Supporters of Indiana HB 1300 say it is all about accountability, especially for organizations that have come under fire for people they have bailed out and who went on to commit more violent crimes.

Under the new law, which will take effect July 1, organizations that pay bail on behalf of people in jail must register with the state of Indiana, the accused must not be charged with a violent crime, they must not have a previous conviction for a violent crime and the organization cannot bail out more than three people in a span of 180 days without a license.

The Bail Project, which has bailed out more than 22,000 people nationwide, say the law will “significantly curtail” their ability to get people out of jail.

These are “people who … are … presumed innocent under the law and a judge has decided they are able to leave the jail before a trial if they pay the money,” said Twyla Carter, the national director of legal and policy at The Bail Project.

The Bail Project and the American Civil Liberties Union are suing the state of Indiana to block the law from going into affect, saying it violates their organizations’ First Amendment rights.

“It is a law that entrenches a double standard in Indiana,” Carter said. “It allows for relatives, friends, strangers, anyone really to be able to go to the jail and post bail for somebody and this law targets only the ability for a charitable bail organization to be able to do the exact same thing that anyone else would be able to do.”

Indians Attorney General Todd Rokita disagrees.

“Your rights are as good as your ability to practice them without impeding upon others’ rights and others’ safety and at the end of the day, The Bail Project threatens all of that,” Rokita said.

Republican State Rep.

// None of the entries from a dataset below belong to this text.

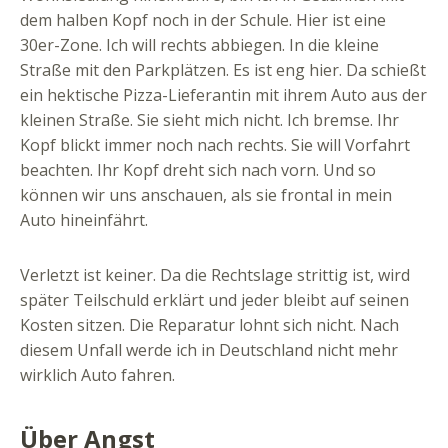
dem halben Kopf noch in der Schule. Hier ist eine
30er-Zone. Ich will rechts abbiegen. In die kleine
Straße mit den Parkplätzen. Es ist eng hier. Da schießt
ein hektische Pizza-Lieferantin mit ihrem Auto aus der
kleinen Straße. Sie sieht mich nicht. Ich bremse. Ihr
Kopf blickt immer noch nach rechts. Sie will Vorfahrt
beachten. Ihr Kopf dreht sich nach vorn. Und so
können wir uns anschauen, als sie frontal in mein
Auto hineinfährt.
Verletzt ist keiner. Da die Rechtslage strittig ist, wird
später Teilschuld erklärt und jeder bleibt auf seinen
Kosten sitzen. Die Reparatur lohnt sich nicht. Nach
diesem Unfall werde ich in Deutschland nicht mehr
wirklich Auto fahren.
Über Angst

Peggy Mayfield, who wrote the bill seeking to restrict charitable bail organizations, declined an interview with NewsNation while the lawsuit was pending, but did send a written statement.

“Hoosiers who don’t present a safety risk to the public and haven’t been convicted of a crime, yet can’t afford bail to get out of jail before their court appearance, should be able to get assistance from charitable bail organizations,” her statement said. “But we must ensure all bail providers work under the same rules and enforcement in this highly regulated industry.”

The Bail Project came under scrutiny when a NewsNation affiliate station in Indianapolis reported that three people bailed out by the organization in Indiana committed violent crimes while out on bail.

“Those three people were all determined to be able to be released by a judge who made that decision, who then said that they had to post a certain dollar amount. We posted that dollar amount,” Carter said. “The other thing I would point out is while these cases are extremely tragic … they are extremely rare.”

Kenneth Falk, of the Indiana ACLU, said only 15% of clients bailed out by these charitable organizations end up doing additional jail time.

“Even if they are found guilty, these are people that without The Bail Project would have been in jail for months and months and months,” Falk said.